Sen. Mike Lee is clearly favored to win re-election next year. But he’s going to have competition, not just from a Democratic opponent, but also for the Republican nomination. The field is certainly not set, but indications are that Lee will face more than just token opposition.

For example, Ally Isom, a Republican from the party’s more moderate wing, is seriously considering challenging Lee. She has an impressive resume and a strong array of relationships and contacts. Former state Rep. Becky Edwards, North Salt Lake, who served five terms in the Utah House, is also said to be considering the race.

And a young newcomer with a familiar name – Henry Eyring – is also busily testing the waters. And there could be others.  

While I believe Lee is clearly the frontrunner, he’s going to be seriously challenged. At this point, Isom is probably the strongest of Lee’s possible GOP opponents. But it’s very early.

Lee is a solid conservative, a champion for limited government, low taxes and constitutional principles. While he’s a strong conservative, he’s not given to name-calling and harsh rhetoric against his liberal opponents, like some of his more combative conservative associates.

Like many conservatives, Lee didn’t initially like Donald Trump and he fought his nomination. But once Trump was in office Lee generally supported Trump’s conservative policies and became one of the president’s defenders, although he differed with the president on a few occasions. He especially liked Trump’s judicial nominations.

Lee does not have an especially warm and outgoing personality and, in speeches and debates, he can sometimes sound rather scholarly and legalistic. His approval ratings have not been great over the years. The average Utahn may have a hard time relating to him.

But Lee will be strongly supported by the National Republican Senatorial Committee and by conservative PACS like Club for Growth. He will have plenty of money to run an aggressive re-election campaign. And most strong Trump supporters will likely be with him.

Isom has 27 years of experience in the political and communications worlds, focusing on strategy, policy, communications, branding, public engagement and campaign management.

She worked for Gov. Gary Herbert for three years as his deputy chief of staff, communications director and spokesperson. Then she worked for six years in the public affairs department of The Church of Jesus Christ of Latter-day Saints in a number of positions, including director, global identity and messaging; director, family and community relations; and senior manager for public affairs strategic initiatives. Isom is currently working as chief strategy and marketing officer for the high-tech firm EVOQ Nano.

Meanwhile, it’s worth keeping an eye on Henry Eyring, a young but very smart and capable political newcomer. He’s a business management accountant and academic who has worked with nonprofits, including University of Utah Health Care on improving quality and reducing costs in the public sector. He’s the grandson of Pres. Henry Eyring, who is in the first presidency of The Church of Jesus Christ of Latter-day Saints. After spending some time abroad teaching at the London School of Economics and Political Science, Eyring is expected to return home and seriously test the waters.

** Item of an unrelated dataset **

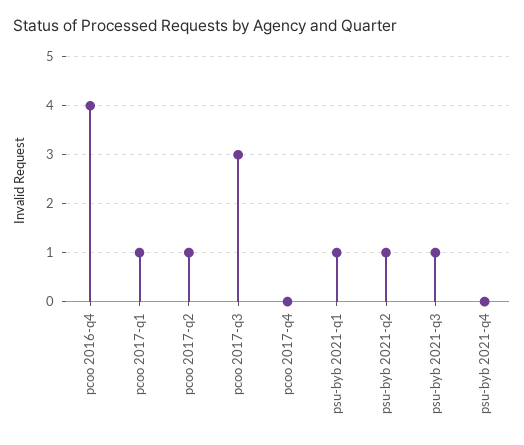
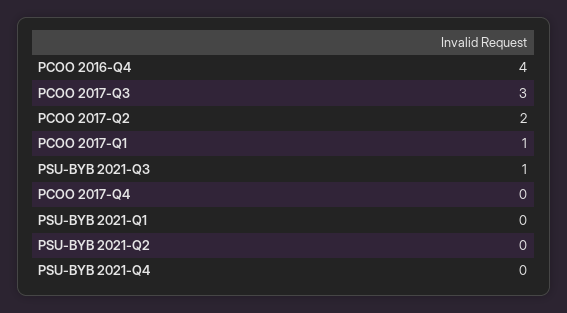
pcoo 2017-q2: 1 -> 2
psu-byb 2021-q1: 1 -> 0
psu-byb 2021-q2: 1 -> 0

Isom, Eyring and Edwards would all likely be viewed as more moderate than Lee. But all would call themselves conservatives, more in the mold of Congressman Blake Moore, Sen. Mitt Romney and Congressman John Curtis. You could make the argument that half of Utah’s members of Congress are fairly moderate. And, of course, Gov. Spencer Cox is viewed as a moderate.

So, it’s certainly not unprecedented for a Utah moderate to win a Utah congressional seat or major office. However, it’s very important to remember that none of the aforementioned defeated an incumbent. That’s a critical distinction.

Upsetting Lee in the Republican primary will be immensely difficult, especially if a handful of moderate candidates split the moderate vote.